* [RECORDS FOR THE TASK]
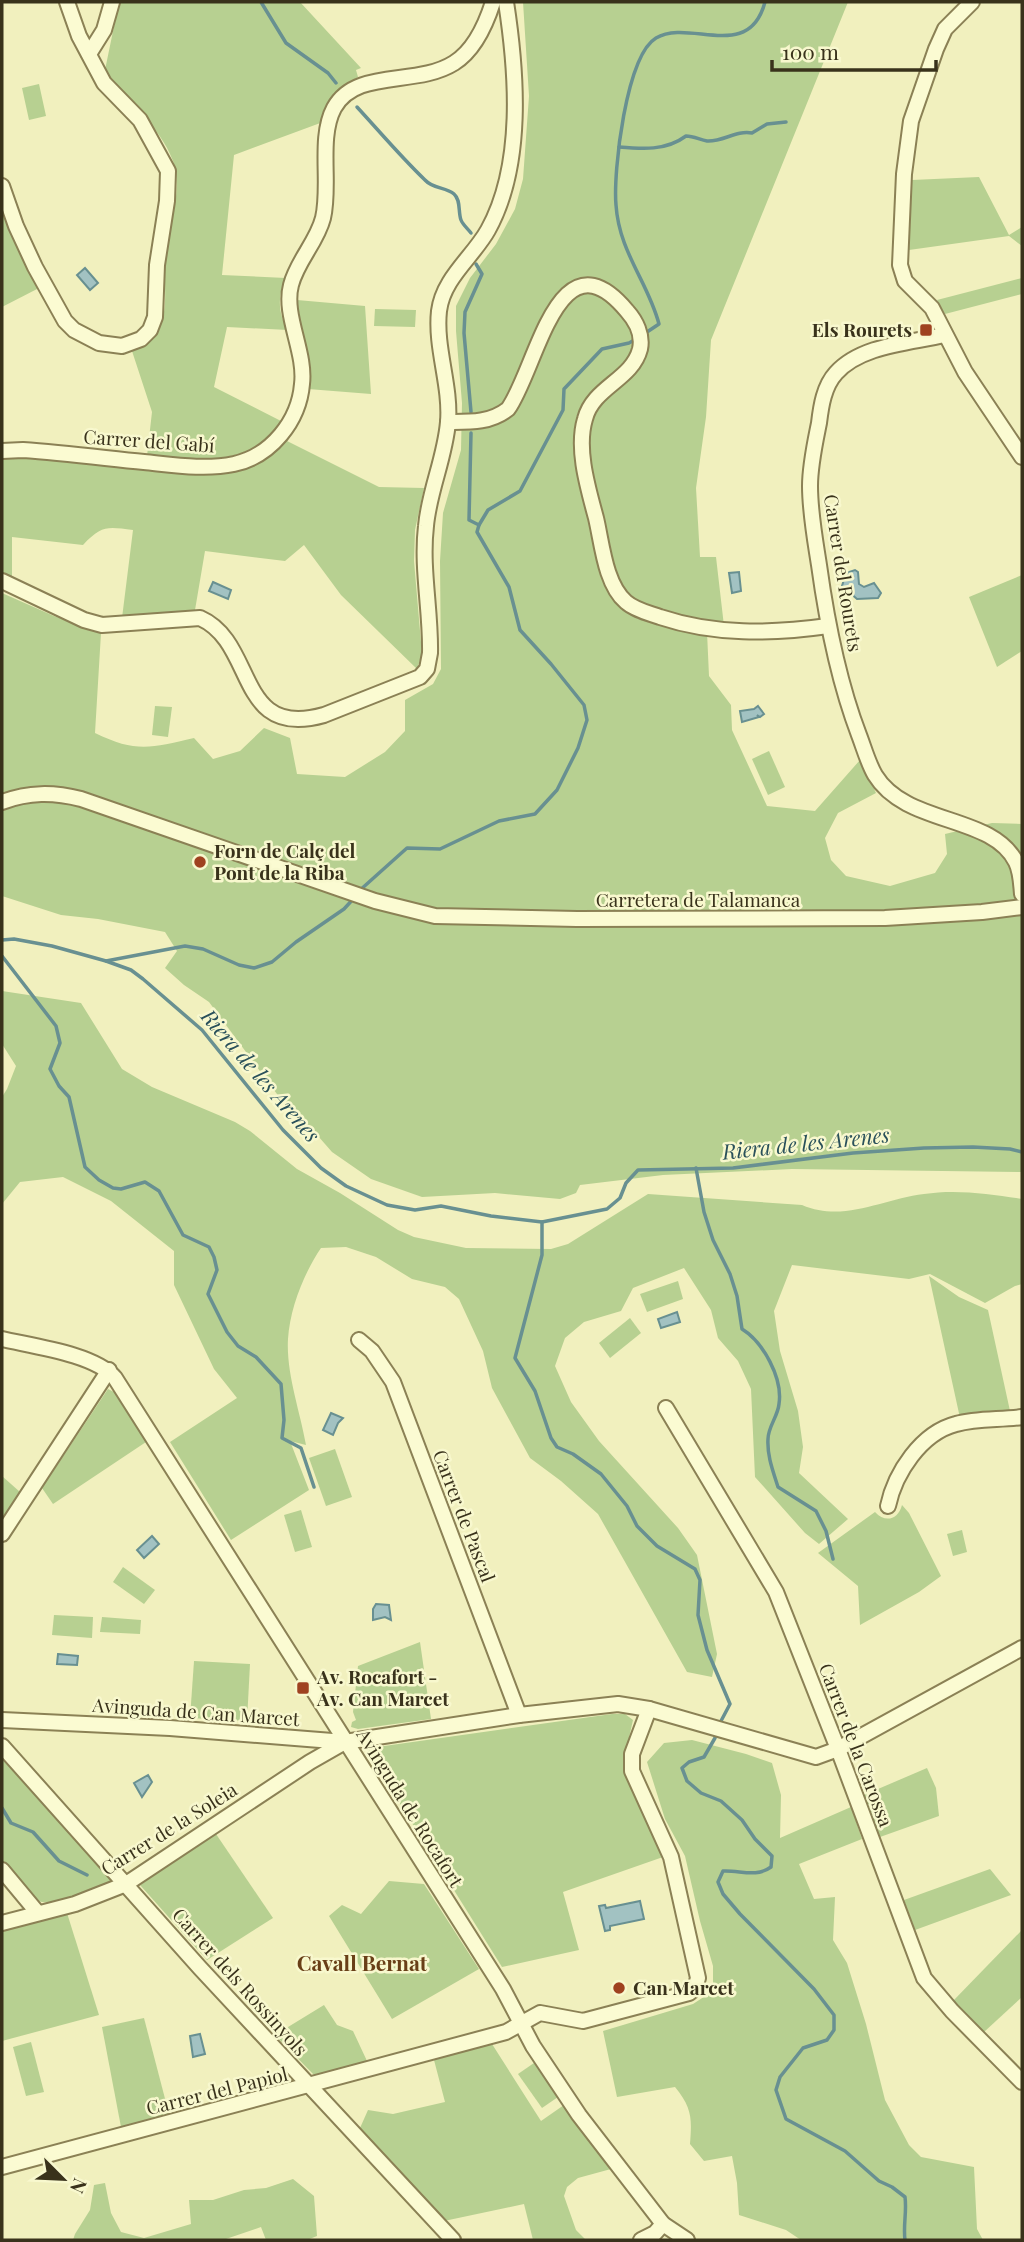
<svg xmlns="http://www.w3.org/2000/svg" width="1024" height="2242" viewBox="0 0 1024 2242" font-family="'Playfair Display',serif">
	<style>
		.green { fill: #b7d091 }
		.water { fill: #a2c2c2; stroke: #689091; stroke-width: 2 }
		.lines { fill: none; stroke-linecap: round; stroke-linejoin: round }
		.stream { stroke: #689091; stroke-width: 3.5 }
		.minor-casing { stroke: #8b8155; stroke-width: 18 }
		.minor { stroke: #fbfbd2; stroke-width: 14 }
		.poi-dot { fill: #9f4220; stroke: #f8f8ce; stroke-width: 2.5 }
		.labels { text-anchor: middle; stroke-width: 5; stroke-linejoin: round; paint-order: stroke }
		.poi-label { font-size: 19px; font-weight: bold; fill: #39321b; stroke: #f8f8ce; text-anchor: start }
		.street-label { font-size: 19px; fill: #39321b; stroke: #f8f8ce }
		.water-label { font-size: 21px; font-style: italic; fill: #29505a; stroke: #f8f8ce }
		.neighbourhood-label { font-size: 21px; font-weight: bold; fill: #693f17; stroke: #f8f8ce }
	</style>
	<rect width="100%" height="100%" fill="#f1f0be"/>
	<g class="green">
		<path d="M 119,2 L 300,2 L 361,68 L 356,70 L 358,77 C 340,87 326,100 323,122 L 234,155 L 222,275 L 286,278 C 277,295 278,314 288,330 L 227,327 L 214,387 L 281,421 C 251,469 196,459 147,456 L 152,412 L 132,351 C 144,347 154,340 160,327 C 168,308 164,284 165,263 C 167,231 184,192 173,161 C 160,125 125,102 105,70 Z"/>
		<path d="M 523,2 L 848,2 L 711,340 L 706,417 L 696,488 L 700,557 L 716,557 L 724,626 L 707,632 L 709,676 L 731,705 L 732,730 L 767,806 L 815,811 L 860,760 L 876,793 L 838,813 L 825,838 L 831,860 L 846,876 L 890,886 L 935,873 L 947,854 L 945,834 L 992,823 L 1022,824 L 1022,1172 L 792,1169 L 663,1175 L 580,1185 L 576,1193 L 560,1199 L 495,1193 L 422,1197 L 371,1179 L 332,1152 L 311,1128 L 291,1113 L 209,1002 L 184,985 L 165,968 L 177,951 L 165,932 L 98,919 L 61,915 L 2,896 L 2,593 L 54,616 L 101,633 L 95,733 C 136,753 151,748 194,738 L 213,759 L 240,751 L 264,728 L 290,738 L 297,774 L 345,777 L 385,752 L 405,731 L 405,700 L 433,684 L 441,669 L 440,561 L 443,513 L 461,450 L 462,403 L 456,331 L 456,306 L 470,278 L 496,244 L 515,209 L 523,179 L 529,96 Z"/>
		<polygon points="39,84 46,116 29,120 22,88"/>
		<polygon points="979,177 1009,235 1022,227 1022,246 1009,236 909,250 912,180"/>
		<polygon points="2,213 39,288 2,307"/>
		<polygon points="1022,278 1022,294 945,314 937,300"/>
		<polygon points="297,300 365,306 371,394 308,389 309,372"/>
		<polygon points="375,309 416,310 415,327 374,326"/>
		<path d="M 285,440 L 379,487 L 424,488 L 415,530 L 414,561 L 422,654 L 417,669 L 341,595 L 304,545 L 285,561 L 205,551 L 195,610 L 122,618 L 133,530 C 107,527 102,525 83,545 L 12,537 L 12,580 L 2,575 L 2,459 C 68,456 133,474 199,472 C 211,472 224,473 236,470 C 255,467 273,455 285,440 Z"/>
		<polygon points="1022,575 1022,651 997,667 969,597"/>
		<polygon points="155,706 172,707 168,737 152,735"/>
		<polygon points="769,751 785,787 768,795 752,759"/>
		<path d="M 2,991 L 81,1003 L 122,1069 L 152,1087 L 235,1122 L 250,1131 L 297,1169 L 340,1193 L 398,1230 L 414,1237 L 466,1248 L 551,1249 L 568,1244 L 648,1194 L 802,1205 C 844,1223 882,1199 924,1194 C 956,1189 991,1194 1022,1199 L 1022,1284 L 1015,1286 L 985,1303 L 930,1274 L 909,1279 L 792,1265 L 774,1311 L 780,1351 L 798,1411 L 803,1447 L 799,1473 L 848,1519 L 819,1544 L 805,1533 L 755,1477 L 751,1389 L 738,1361 L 718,1338 L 711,1310 L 684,1268 L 633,1288 L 621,1311 L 584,1322 L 565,1338 L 555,1366 L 571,1402 L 599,1441 L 678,1528 L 697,1555 L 717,1654 L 712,1677 L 687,1672 L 598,1514 L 561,1481 L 530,1458 L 492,1388 L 483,1351 L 459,1299 L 445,1287 L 412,1279 L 376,1257 L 346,1247 L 321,1248 C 304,1273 290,1308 288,1339 C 286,1373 300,1411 306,1445 L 290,1441 L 309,1490 L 231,1540 L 170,1442 L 237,1398 L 214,1369 L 174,1285 L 174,1251 L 111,1201 L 63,1177 L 20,1182 L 2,1204 L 2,1097 L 7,1089 L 16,1066 L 2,1044 Z"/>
		<polygon points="929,1276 959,1297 988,1310 1010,1411 960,1418"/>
		<polygon points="678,1281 683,1299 647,1312 640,1294"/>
		<polygon points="630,1318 641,1333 610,1358 599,1343"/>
		<polygon points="108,1389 114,1392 146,1442 53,1504 42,1488"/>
		<polygon points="335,1449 352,1497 326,1506 309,1458"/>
		<polygon points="2,1476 20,1492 2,1520"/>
		<path d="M 902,1505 L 909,1513 L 941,1576 L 919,1592 L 860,1625 L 858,1586 L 818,1553 L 875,1512 C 885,1523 898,1520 902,1505 Z"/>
		<polygon points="301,1510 312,1547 295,1552 284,1515"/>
		<polygon points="962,1530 967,1552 953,1556 947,1534"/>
		<polygon points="123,1567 155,1590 144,1604 113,1582"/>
		<polygon points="54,1615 93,1617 92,1638 52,1635"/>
		<polygon points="102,1617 141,1620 140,1634 100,1632"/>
		<polygon points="420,1642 431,1719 358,1729 351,1727 352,1722 356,1720 353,1712 358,1666"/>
		<polygon points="194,1661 250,1664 247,1721 190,1718"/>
		<polygon points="612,1714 625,1714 633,1720 624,1760 624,1773 663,1857 563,1892 579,1950 502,1967 367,1751 370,1748"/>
		<path d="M 692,1740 L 746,1754 L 772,1763 L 781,1795 L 780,1838 L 851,1807 L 862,1839 L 799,1864 L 814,1899 L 835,1897 L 833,1940 L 847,1963 L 866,2024 L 885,2100 L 909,2145 L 921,2157 L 974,2167 L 977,2229 L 983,2240 L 801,2240 L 786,2230 L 739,2215 L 737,2183 L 732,2156 L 704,2161 L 690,2144 C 692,2118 692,2108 675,2087 L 617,2097 L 603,2031 L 693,2004 L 713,1991 L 713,1966 L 700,1921 L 685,1856 L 665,1819 L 647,1762 L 664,1743 Z"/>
		<path d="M 2,1759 L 111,1879 L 109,1883 C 92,1889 51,1911 35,1899 C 23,1889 12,1873 2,1861 Z"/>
		<polygon points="927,1768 936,1788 939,1816 880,1837 864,1795"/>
		<polygon points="216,1834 273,1918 207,1960 140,1885"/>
		<polygon points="990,1869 1011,1895 915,1930 904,1900"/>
		<polygon points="389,1881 424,1884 479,1969 392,2019 329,1916 342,1905 361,1914"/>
		<polygon points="67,1913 99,2015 2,2041 2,1931"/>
		<polygon points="1022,1930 1022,1997 984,2032 953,2001"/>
		<polygon points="324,2005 337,2025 353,2031 367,2061 314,2075 275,2035"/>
		<polygon points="144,2018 169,2114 121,2127 102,2027"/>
		<polygon points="31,2042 44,2092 26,2096 13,2047"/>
		<polygon points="492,2044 541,2121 564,2105 611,2169 578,2178 567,2187 564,2196 576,2230 586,2240 533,2240 524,2204 444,2221 360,2128 368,2110 393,2114 445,2102 434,2060"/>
		<polygon points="534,2063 558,2097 542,2108 518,2074"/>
		<polygon points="293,2179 314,2196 317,2236 307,2240 266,2240 261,2227 223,2240 73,2240 75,2234 90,2210 94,2185 105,2183 111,2213 121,2232 144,2238 191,2224 189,2200 213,2200 244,2190 266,2188"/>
	</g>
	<g class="water">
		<polygon points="85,268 98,283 90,290 77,275"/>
		<polygon points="855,570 858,572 859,584 864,587 874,583 881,593 878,598 857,599 842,586 846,573"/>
		<polygon points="739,572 741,591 732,593 729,573"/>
		<polygon points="213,582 231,590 228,599 209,591"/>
		<polygon points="758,706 764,714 760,717 757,715 759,717 742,722 740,711 754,709"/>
		<polygon points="677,1312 680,1322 661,1328 658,1319"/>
		<polygon points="331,1413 343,1418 338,1423 333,1435 323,1430"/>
		<polygon points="152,1536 159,1544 144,1558 137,1550"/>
		<polygon points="376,1604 389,1605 391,1620 385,1617 373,1620 373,1609"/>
		<polygon points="58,1654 78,1656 77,1665 57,1664"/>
		<polygon points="148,1775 152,1782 142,1797 134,1783"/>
		<polygon points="640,1901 644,1919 610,1926 610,1930 605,1931 599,1906 605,1905 606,1908"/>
		<polygon points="200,2034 205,2054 193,2057 190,2036"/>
	</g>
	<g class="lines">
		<g class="stream">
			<polyline points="261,2 286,43 328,73 336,83"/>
			<path d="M 357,107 C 380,132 401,157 425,180 C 433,189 446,187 454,194 C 461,200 458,212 461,220 C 463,225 468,229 471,233"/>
			<path d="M 619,147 C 642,149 666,151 686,136 C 694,136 700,140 707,141 C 723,142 736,130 752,133 L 767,124 L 786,122"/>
			<path d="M 644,334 L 659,324 C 648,282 619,252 616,205 C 613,172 626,56 656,38 C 689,18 749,63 765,2"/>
			<polyline points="471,412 464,333 465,312 482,274 476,264"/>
			<polyline points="471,433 469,520 479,525"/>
			<polyline points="359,891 407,848 440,849 499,821 535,814 557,790 578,748 587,720 584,705 551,664 520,630 509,587 477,532 479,525 488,510 520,491 563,410 564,389 602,349 629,343 638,338"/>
			<polyline points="2,940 14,939 52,946 106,961 131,970 143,979 202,1030 283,1130 321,1168 346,1186 387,1205 415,1210 441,1206 491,1216 542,1222 607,1209 620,1198 626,1183 638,1170 733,1168 853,1153 924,1148 973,1147 1010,1149 1022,1152"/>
			<polyline points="2,956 56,1026 60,1043 50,1069 59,1086 69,1097 85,1167 99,1180 113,1188 121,1189 145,1182 159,1191 183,1235 209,1247 214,1257 217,1270 208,1294 227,1332 238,1346 256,1357 281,1384 284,1420 282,1438 301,1448 314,1487"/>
			<polyline points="106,961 185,946 203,949 239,965 254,968 272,962 296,942 344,909 355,897"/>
			<path d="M 696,1168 L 704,1212 L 713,1240 L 730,1274 L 737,1296 L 742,1329 C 763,1342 783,1378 779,1404 C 778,1416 768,1427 768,1439 C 767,1456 773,1471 778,1487 L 816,1511 L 826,1531 L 833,1559"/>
			<polyline points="542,1222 542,1255 515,1358 535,1391 551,1438 557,1447 573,1454 601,1474 627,1506 637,1526 657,1546 695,1569 700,1580 698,1615 707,1650 730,1704 721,1721"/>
			<path d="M 715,1738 L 704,1757 L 689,1762 L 682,1768 L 687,1781 L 701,1793 L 721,1801 L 742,1820 L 755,1839 L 772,1856 L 771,1867 C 756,1878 740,1870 723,1871 L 718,1882 L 723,1894 L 740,1914 L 814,1989 L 834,2015 L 834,2030 L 827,2040 L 803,2048 L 780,2077 L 776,2090 L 786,2119 L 845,2151 L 879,2181 L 892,2187 L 905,2197 C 907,2212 903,2225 905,2240"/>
			<polyline points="2,1808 11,1823 33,1832 59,1861 87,1875"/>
		</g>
		<defs>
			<g id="minor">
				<polyline points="972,2 945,29 936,49 911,121 904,174 900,265 905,281 932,308 965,372 1022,457"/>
				<polyline points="89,54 104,30 112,2"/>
				<polyline points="2,186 16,226 35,267 65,321 74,330 99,343 122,346 141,339 150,330 155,317 157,265 167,201 168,171 140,120 104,83 79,36 67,2"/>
				<path d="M 944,335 C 910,343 861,345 836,373 C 824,386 821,406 819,423 C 815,443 810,465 810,486 C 810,513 815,539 819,565 C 827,623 838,680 859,735 C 864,748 868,763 875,775 C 906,826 992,814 1016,862 C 1021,872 1021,884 1022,894"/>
				<path d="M 448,422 C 470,422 490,423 508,409 C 537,369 558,228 627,311 C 636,321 643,335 640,349 C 632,380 593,387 585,419 C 576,449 588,488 596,518 C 602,543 605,584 626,602 C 635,610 649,613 660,617 C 714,635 771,634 828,626"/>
				<path d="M 2,451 L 23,450 C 64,453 104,458 144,462 C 174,465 205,470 234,464 C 271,456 299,421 302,384 C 306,352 283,315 291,285 C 297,261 317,242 323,218 C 331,185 318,138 334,108 C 356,68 416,87 454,63 C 475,50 486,24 493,2"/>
				<path d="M 2,581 L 84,620 L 102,625 L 200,618 C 257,643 235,740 324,715 L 420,677 L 427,669 L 430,653 C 431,611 421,568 426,526 C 429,491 445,458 448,422 C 451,385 435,348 439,311 C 443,278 473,257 488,230 C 524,165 517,73 506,2"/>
				<path d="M 2,802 C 29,792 53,792 81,799 L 375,901 L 435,916 L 577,919 L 885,918 L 982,912 L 1022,907"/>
				<path d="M 2,1339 C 32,1346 95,1354 115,1378 L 503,1989 L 533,2046 L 579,2115 L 663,2224 L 687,2240"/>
				<polyline points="359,1340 372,1351 393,1382 519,1715"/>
				<polyline points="666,1408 776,1592 838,1749 924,1978 952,2011 1022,2082"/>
				<path d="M 888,1506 C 895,1473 921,1433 956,1424 C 977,1418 1000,1420 1022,1417"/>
				<polyline points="2,1534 109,1370"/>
				<polyline points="2,1720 170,1728 345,1742 519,1715 618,1704 649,1709 816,1757 838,1749 1022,1648"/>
				<polyline points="2,1746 200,1968 453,2240"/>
				<polyline points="2,1870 37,1912"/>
				<polyline points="2,1923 75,1904 126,1884 310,1762 345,1742"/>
				<polyline points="2,2167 506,2032 540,2013 583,2021 689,1993 695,1988 698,1978 671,1857 632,1771 632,1754 649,1709"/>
				<polyline points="641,2240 655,2233 663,2224"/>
			</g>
		</defs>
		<use href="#minor" class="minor-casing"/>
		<use href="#minor" class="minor"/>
	</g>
	<g class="poi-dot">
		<rect x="919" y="323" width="14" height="14" rx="3.5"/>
		<circle cx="200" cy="862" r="7"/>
		<rect x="296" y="1681" width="14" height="14" rx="3.5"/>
		<circle cx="619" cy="1988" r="7"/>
	</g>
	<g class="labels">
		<g class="poi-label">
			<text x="912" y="337" text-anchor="end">Els Rourets</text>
			<text x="214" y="858">Forn de Calç del<tspan x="214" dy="22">Pont de la Riba</tspan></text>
			<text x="317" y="1684">Av. Rocafort -<tspan x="317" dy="22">Av. Can Marcet</tspan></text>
			<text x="633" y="1995">Can Marcet</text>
		</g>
		<g class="street-label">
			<text transform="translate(149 441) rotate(4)" y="7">Carrer del Gabí</text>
			<text transform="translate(843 573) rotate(81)" y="7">Carrer del Rourets</text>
			<text x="698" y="907">Carretera de Talamanca</text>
			<text transform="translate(464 1516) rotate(69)" y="7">Carrer de Pascal</text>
			<text transform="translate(196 1712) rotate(4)" y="7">Avinguda de Can Marcet</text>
			<text transform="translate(856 1745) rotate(69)" y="7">Carrer de la Carossa</text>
			<text transform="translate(410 1808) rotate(58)" y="7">Avinguda de Rocafort</text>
			<text transform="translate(169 1829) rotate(-32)" y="7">Carrer de la Soleia</text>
			<text transform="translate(240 1982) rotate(48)" y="7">Carrer dels Rossinyols</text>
			<text transform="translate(217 2091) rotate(-14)" y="7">Carrer del Papiol</text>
		</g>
		<g class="water-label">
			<text transform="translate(260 1076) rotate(49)" y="7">Riera de les Arenes</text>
			<text transform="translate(806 1144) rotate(-6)" y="7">Riera de les Arenes</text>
		</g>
		<g class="neighbourhood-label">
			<text x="362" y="1971">Cavall Bernat</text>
		</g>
	</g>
	<rect width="1024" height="2242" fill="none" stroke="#39321b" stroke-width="7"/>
	<g transform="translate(63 2179) rotate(114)" stroke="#f8f8ce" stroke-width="5" paint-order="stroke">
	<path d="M0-5L12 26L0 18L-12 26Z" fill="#39321b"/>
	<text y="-10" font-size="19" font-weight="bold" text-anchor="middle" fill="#39321b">N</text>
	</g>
	<path d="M772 60v10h164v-10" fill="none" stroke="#39321b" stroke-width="3.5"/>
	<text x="782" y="60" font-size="21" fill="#39321b" stroke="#f8f8ce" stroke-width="5" paint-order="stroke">100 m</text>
</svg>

* [EXERCISE] Go through the listing above and write out exactly the lines starting with the one holding "#689091; stroke-width: 3.5" and running through the one holding "middle; stroke-width: 5;", ends included, and no others.

* [WRITTEN ANSWER]
		.stream { stroke: #689091; stroke-width: 3.5 }
		.minor-casing { stroke: #8b8155; stroke-width: 18 }
		.minor { stroke: #fbfbd2; stroke-width: 14 }
		.poi-dot { fill: #9f4220; stroke: #f8f8ce; stroke-width: 2.5 }
		.labels { text-anchor: middle; stroke-width: 5; stroke-linejoin: round; paint-order: stroke }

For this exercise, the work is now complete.